Date of Sappho's poem
The aim of the study by the Texas and Thailand trio, the authors say in their paper, was to take a fresh look at the seasonal dating of Sappho‘s Midnight Poem. Earlier estimates were based on considerations like, “ it is in early spring that poets’ thought turn towards love”, or the study by Herschberg and Mebius in 1990, largely based on descriptive arguments. The effect of precession of the equinoxes, or the cyclic change in the orientation of axis of the earth reference to the plane of its orbit around the sun, was also taken into account by Herschberg and Mebius, but they did not employ modern astronomical software to accurately estimate the local time of the sighting.
The present study is based on working out the exact date on which the Pleiades formation would have set, taking the year 570 BCE as reference. The researchers used the software package, Starrynight, which produces sky maps of any year of choice, like the sky over Bethlehem on the first Christmas or of asteroid near-hits predicted even centuries from now. And along with this they also used the night sky snapshots for 570 BC using the Digistar 5 software, which works out the night sky for projection on the dome of the planetarium.
The result of the work was that the earliest date the Pleiades could have set at midnight in 570 BCE is 25th January. On earlier dates, the Pleiades would have set after midnight. As we are not sure of the timekeeping device that Sappho may have used to know when it was midnight, the researchers also checked out till what date the Pleiades would have been visible at all, after dusk, at night. This date was found to be 6th April.

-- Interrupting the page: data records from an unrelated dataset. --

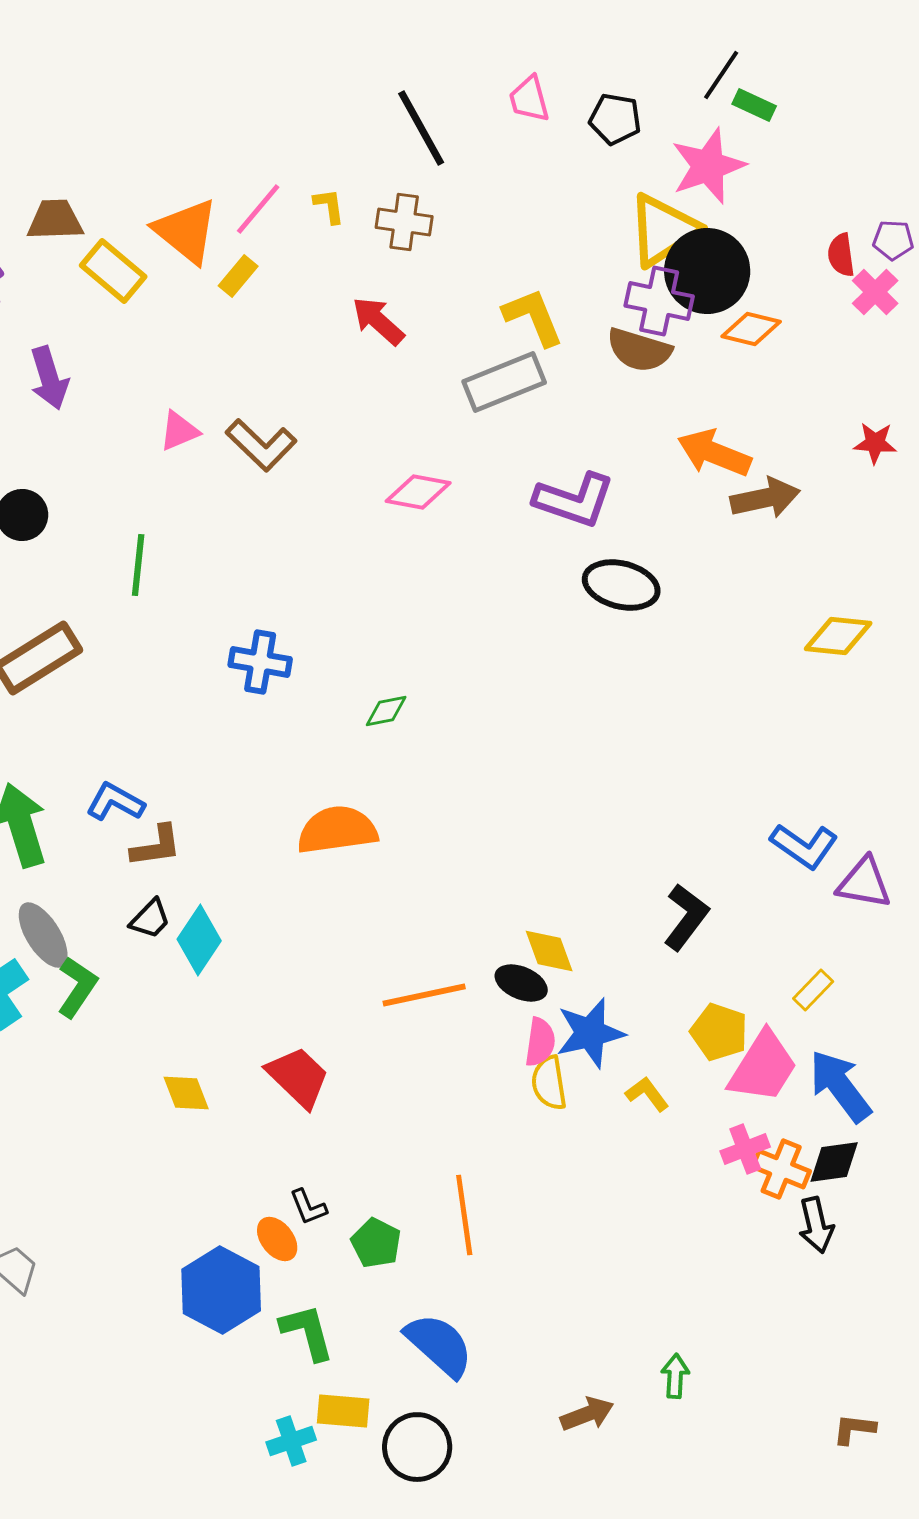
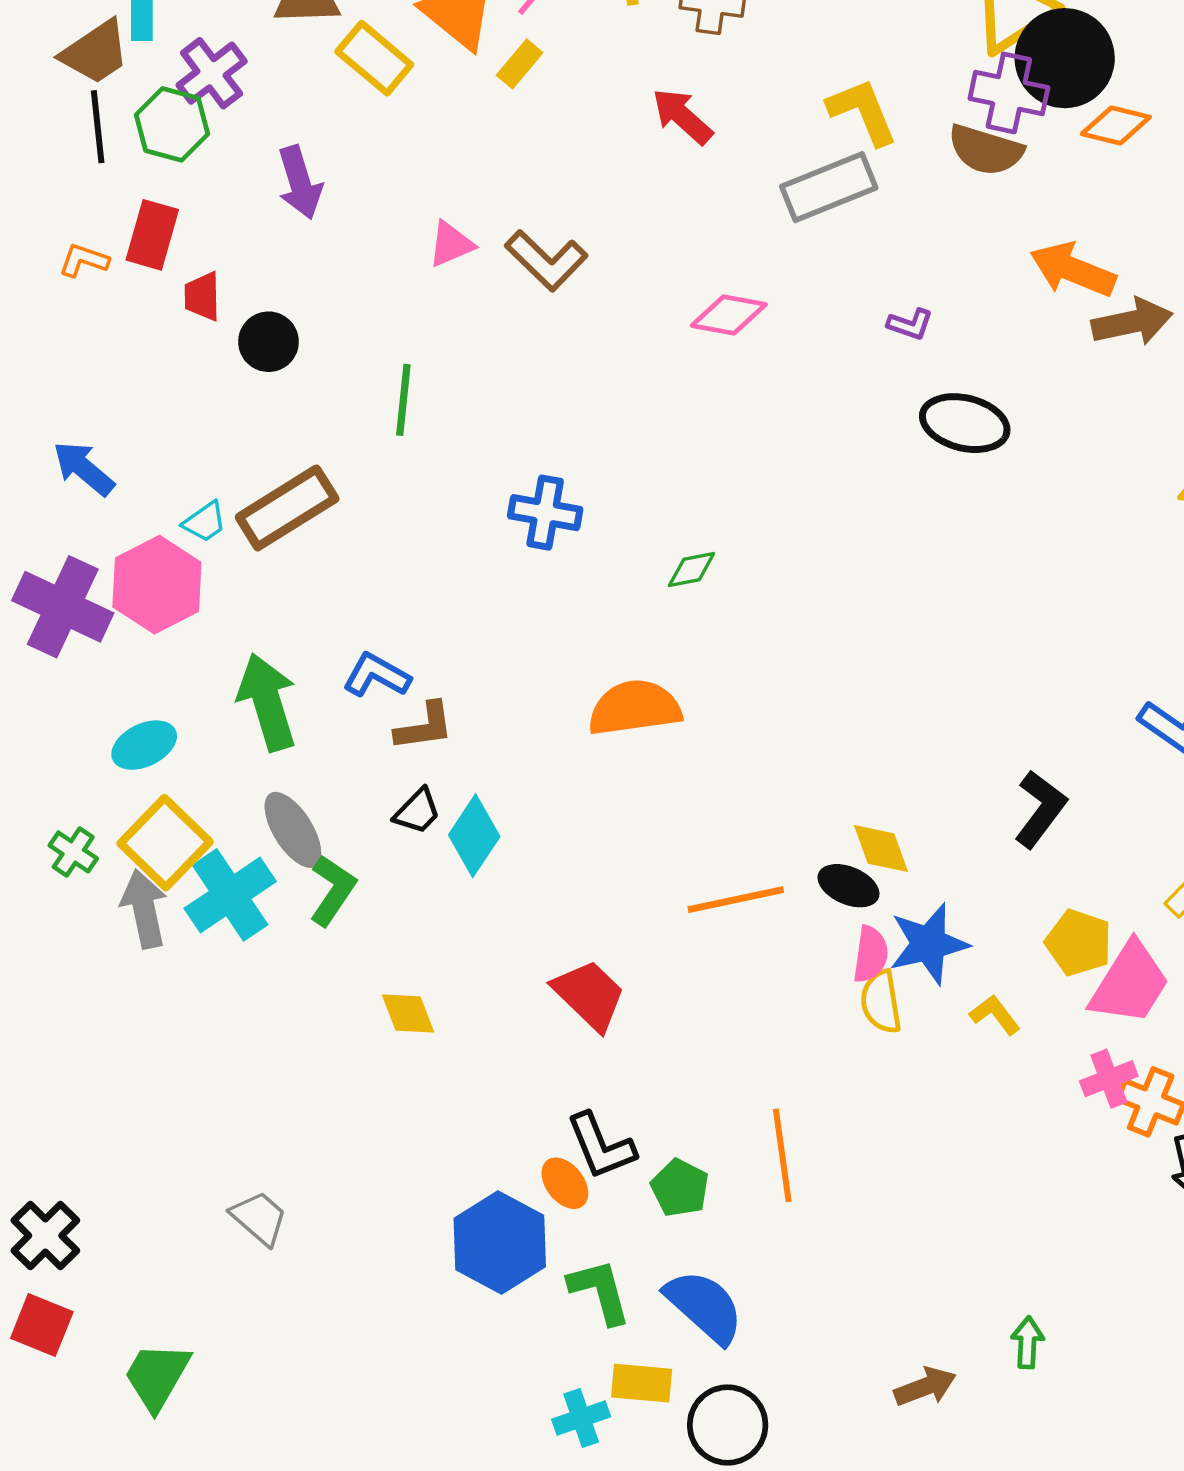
purple L-shape: (574, 500) -> (910, 324), size x0.5
yellow diamond: (186, 1093) -> (408, 1014), moved
black L-shape: (308, 1207) -> (601, 1146), size x1.6
blue semicircle: (439, 1345) -> (704, 1306), moved

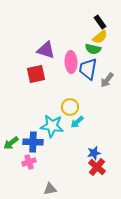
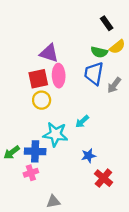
yellow semicircle: (100, 37) -> (117, 47), moved
pink ellipse: (71, 62) -> (59, 76), moved
yellow circle: (70, 107) -> (42, 100), moved
cyan arrow: (77, 122) -> (82, 121), moved
blue star: (94, 153) -> (89, 156), moved

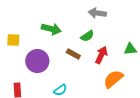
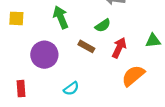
green arrow: (51, 29) -> (61, 17), turned -126
yellow square: (13, 40) -> (16, 18), moved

The conclusion is hence only that time the poem refers to is between midwinter and early spring, a result which is in keeping with earlier estimates, including that of Herschberg and Mebius. That the astronomical record by Sappho in the course of a poetic sally should be confirmed as scientifically accurate is to build a bridge between ancient literary and scientific creativity. “Sappho should be considered an informal contributor to early Greek astronomy as well as to Greek society at large,” Manfred Cuntz says. Not many ancient poets comment on astronomical observations as clearly as she does.”